Y sí, la violencia, particularmente la violencia por razón de género, ha sido potestad de los hombres para someter y controlar los “otros” cuerpos feminizados (aquí encontramos, también, a las diversidades-disidencias sexuales y de género, pues supone una traición nacer con características genitales de hombre y salir del constructo de lo que supone serlo) con quienes se relacionan de manera asimétrica, y se ubican como superiores, con la autoridad de imponer disciplina por no ajustarse a la norma social de buen comportamiento. Porque en ese imaginario, las mujeres obedecemos, las mujeres nos sometemos, las mujeres debemos estar dispuestas a hacer todo por amor.
Es así que, en tanto sigamos romantizando la violencia, al afirmar que “quien te ama te hará llorar”, qué los celos son demostración de amor, que “amar es sufrir”, como lo reiteran canciones populares que han trascendido generaciones, que el consentimiento no sea requisito indispensable para la construcción de vínculos afectivos, sino que sea el amor el que triunfe aunque atienda únicamente al deseo de una parte y al supuesto destino de las mujeres, seguiremos enfrentándonos a lo impronunciable.
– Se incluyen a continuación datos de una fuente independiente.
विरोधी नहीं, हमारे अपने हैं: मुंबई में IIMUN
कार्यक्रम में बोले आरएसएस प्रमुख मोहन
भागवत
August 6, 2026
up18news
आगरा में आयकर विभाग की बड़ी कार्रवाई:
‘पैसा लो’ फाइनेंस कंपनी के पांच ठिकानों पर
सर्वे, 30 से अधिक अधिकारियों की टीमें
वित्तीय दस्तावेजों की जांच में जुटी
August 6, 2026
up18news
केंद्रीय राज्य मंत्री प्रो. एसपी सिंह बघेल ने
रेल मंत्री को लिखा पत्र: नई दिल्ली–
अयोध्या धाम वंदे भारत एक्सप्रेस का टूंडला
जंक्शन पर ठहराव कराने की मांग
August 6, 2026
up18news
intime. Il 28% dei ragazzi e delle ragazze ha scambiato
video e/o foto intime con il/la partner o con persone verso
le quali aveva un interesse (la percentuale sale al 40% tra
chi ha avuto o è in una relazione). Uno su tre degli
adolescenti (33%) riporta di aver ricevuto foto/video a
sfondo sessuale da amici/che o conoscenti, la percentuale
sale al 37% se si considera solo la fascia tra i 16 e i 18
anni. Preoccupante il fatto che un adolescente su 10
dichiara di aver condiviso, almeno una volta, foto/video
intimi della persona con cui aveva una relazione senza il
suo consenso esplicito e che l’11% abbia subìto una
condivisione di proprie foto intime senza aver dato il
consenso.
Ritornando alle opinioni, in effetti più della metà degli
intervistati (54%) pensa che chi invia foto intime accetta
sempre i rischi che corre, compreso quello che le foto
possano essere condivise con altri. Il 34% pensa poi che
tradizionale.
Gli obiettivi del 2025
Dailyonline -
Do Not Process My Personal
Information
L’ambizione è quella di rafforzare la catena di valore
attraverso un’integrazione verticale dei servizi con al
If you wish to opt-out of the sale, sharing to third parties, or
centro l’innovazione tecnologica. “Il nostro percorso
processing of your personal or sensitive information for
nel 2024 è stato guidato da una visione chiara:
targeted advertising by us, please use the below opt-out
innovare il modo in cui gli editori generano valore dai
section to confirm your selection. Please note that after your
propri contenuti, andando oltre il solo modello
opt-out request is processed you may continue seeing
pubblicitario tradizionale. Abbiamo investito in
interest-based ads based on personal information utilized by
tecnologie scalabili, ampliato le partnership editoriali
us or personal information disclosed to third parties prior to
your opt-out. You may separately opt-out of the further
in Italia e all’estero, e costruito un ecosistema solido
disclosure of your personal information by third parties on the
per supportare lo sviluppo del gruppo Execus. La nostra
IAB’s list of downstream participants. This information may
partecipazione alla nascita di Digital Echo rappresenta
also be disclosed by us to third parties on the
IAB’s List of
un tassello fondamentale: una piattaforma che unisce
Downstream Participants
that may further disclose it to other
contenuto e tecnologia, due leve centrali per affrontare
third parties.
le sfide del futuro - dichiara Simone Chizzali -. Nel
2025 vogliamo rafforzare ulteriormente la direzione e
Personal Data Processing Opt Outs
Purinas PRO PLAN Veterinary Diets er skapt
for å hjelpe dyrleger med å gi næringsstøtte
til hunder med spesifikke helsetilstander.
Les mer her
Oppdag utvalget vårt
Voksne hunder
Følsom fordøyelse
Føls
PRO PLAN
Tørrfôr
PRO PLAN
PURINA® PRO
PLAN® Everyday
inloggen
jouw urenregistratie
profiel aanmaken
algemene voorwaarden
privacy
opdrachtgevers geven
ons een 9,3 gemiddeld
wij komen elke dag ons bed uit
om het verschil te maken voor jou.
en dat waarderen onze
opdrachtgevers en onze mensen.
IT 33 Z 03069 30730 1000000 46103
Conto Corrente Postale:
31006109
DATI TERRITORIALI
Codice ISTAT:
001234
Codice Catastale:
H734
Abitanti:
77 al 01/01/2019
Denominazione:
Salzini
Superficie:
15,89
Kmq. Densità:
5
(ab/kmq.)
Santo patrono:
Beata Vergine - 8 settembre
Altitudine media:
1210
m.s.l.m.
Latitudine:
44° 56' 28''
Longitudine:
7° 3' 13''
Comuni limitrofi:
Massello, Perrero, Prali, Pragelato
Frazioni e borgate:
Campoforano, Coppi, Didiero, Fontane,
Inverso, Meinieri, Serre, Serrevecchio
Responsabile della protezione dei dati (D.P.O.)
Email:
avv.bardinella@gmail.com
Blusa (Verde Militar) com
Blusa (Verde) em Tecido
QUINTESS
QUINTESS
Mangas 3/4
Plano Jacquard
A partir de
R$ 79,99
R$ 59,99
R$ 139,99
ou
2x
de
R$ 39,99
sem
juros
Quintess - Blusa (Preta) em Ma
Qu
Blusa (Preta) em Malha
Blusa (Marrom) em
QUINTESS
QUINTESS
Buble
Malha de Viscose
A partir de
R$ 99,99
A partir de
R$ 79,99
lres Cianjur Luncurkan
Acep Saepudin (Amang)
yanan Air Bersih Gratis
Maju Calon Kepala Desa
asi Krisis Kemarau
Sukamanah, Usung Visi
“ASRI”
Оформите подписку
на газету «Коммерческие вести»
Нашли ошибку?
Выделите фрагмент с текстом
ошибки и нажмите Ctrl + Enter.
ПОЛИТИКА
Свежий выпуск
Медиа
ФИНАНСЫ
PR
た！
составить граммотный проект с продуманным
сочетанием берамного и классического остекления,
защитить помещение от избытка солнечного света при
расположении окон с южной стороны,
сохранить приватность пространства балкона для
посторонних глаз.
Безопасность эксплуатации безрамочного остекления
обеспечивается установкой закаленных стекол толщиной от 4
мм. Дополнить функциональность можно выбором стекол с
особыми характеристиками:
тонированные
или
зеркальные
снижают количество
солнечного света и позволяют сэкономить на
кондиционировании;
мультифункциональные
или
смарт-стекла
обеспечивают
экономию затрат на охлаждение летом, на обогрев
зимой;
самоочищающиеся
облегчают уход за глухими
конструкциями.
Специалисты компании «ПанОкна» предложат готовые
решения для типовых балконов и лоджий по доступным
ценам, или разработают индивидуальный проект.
Luego entonces, dejemos de ser el público observador y ajeno. Si bien cuesta trabajo ver con una mente clara y tranquila los fragmentos de una realidad que duele, es necesario admitirla. Los feminicidios son esa realidad, producto de un problema estructural diverso, articulado por complejas condiciones socioculturales y del que somos parte en la cotidianidad, por tanto, es indispensable hacernos cargo.
Es inexcusable empezar a ver a las víctimas como mujeres reales y cercanas, ver a los que las privan de la vida como hombres que requieren aprender formas de vinculación afectiva sana, sin violencias, en las que medie el consentimiento, se responsabilicen de sus emociones y dejen de justificar el ejercicio de sus violencias. Porque las víctimas de feminicidio son reales y sus perpetradores, también.